Ufficialmente i dossier non sono bloccati ma in pratica le richieste d’asilo non sono più trattate sistematicamente. Questo significa che i rifugiati siriani possono presentare la loro richiesta ma non vengono convocati per un colloquio.
Nel 2011, il Commissariato belga per i rifugiati aveva registrato un aumento del 43% delle domande d’asilo di cittadini siriani rispetto al 2010.
La maggior parte dei circa 500 richiedenti non proviene dalle città teatro delle violenze, come Homs, Damasco o Deara’a. Lì, gli uomini restano per combattere oppure vivono in situazioni talmente precarie che per loro è impossibile pensare a un viaggio sino in Europa.

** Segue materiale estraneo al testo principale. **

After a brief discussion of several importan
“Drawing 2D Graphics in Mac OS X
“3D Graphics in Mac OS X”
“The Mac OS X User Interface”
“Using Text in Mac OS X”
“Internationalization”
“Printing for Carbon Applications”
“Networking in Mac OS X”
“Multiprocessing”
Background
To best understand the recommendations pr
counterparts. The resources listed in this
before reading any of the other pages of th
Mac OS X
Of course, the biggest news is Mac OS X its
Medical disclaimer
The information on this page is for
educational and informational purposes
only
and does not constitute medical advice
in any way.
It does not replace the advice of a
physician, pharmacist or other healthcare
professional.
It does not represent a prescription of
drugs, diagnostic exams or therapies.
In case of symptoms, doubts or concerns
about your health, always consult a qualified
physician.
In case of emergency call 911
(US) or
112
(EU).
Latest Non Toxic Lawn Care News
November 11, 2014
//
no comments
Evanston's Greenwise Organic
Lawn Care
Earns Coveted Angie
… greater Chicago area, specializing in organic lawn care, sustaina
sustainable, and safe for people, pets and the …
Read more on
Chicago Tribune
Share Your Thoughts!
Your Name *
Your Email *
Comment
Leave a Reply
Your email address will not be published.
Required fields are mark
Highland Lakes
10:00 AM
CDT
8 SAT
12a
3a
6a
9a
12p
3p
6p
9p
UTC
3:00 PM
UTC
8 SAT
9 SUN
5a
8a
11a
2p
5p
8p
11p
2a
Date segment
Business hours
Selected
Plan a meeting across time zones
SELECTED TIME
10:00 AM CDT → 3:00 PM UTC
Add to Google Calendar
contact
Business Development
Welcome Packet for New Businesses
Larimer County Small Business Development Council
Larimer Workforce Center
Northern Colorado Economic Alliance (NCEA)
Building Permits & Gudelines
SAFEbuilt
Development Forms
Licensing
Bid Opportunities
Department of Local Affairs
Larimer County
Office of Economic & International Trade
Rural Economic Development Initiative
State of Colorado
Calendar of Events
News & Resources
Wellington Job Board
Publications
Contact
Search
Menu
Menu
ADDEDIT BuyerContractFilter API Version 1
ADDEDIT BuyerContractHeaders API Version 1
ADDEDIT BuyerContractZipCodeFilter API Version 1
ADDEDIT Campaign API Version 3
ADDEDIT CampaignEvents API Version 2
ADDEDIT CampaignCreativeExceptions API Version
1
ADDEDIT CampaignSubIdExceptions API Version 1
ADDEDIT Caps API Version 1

I richiedenti l’asilo sono per la maggior parte curdi del nord est della Siria, una regione esterna all’epicentro delle violenze in atto nel paese.

L’incertezza delle autorità è una vergogna? si chiede oggi il quotidiano belga De Standaard: “L’incertezza di fronte al dramma di questi richiedenti l’asilo è inumana? A prima vista sì, ma la situazione è ben più complessa.
I paesi ai quali diamo maggior fiducia in materia d’asilo, Svezia e Norvegia, fanno la stessa cosa. Se si trattano ufficialmente le richieste d’asilo dei siriani, questo significa che chi darà prove sufficienti della sua condizione potrà rimanere, mentre gli altri dovranno essere rimpatriati. Rimpatriarli in un contesto come quello della Siria attuale sarebbe disumano.
… Anni fa, con una simile situazione per la ex Jugoslavia, era stato introdotto uno statuto speciale per un soggiorno limitato. Questo principio potrebbe essere introdotto anche per i siriani.”